***** Input data *****
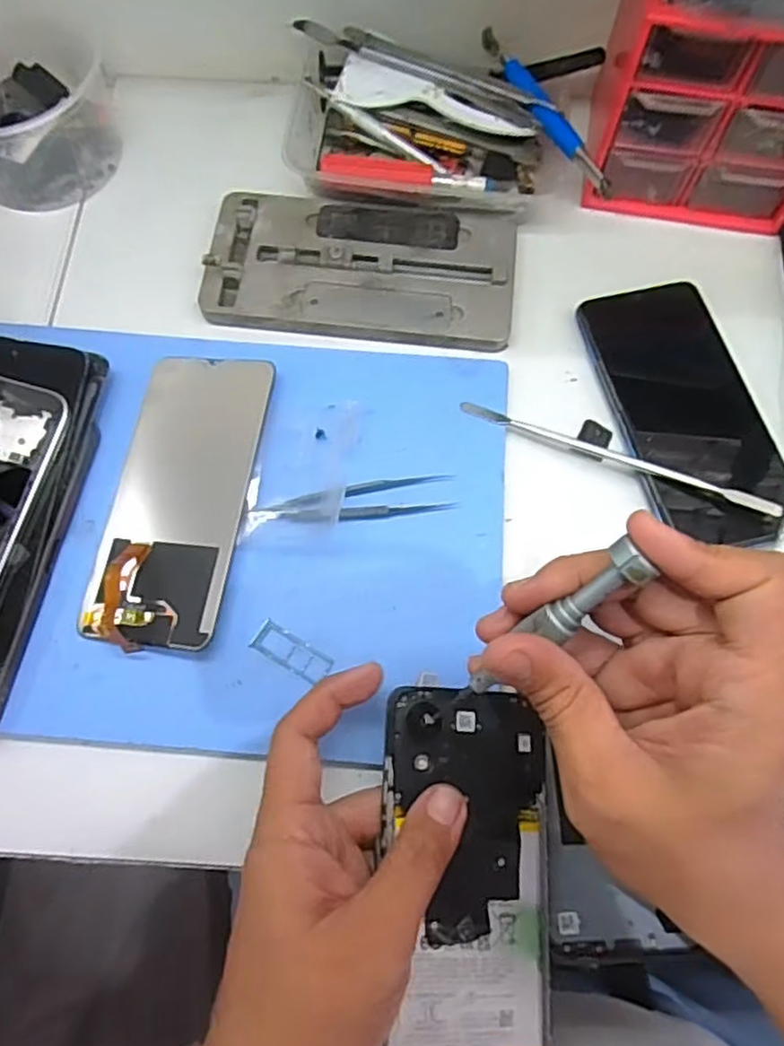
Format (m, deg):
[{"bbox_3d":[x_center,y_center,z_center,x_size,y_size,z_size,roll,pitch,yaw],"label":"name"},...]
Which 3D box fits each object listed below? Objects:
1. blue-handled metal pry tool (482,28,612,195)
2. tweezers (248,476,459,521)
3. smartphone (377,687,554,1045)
[{"bbox_3d":[0.090,-0.242,0.404,0.014,0.008,0.135,-27,73,-10],"label":"blue-handled metal pry tool"},{"bbox_3d":[-0.019,-0.011,0.352,0.099,0.009,0.021,-10,71,-5],"label":"tweezers"},{"bbox_3d":[0.031,0.151,0.285,0.069,0.014,0.158,1,73,-1],"label":"smartphone"}]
*****
Your assignment
Looking at the data above, write out exactly the lines that start at the one containing "1. blue-handled metal" and end at the one containing "2. tweezers (248,476,459,521)"; include both and nothing beyond.

Solution below
1. blue-handled metal pry tool (482,28,612,195)
2. tweezers (248,476,459,521)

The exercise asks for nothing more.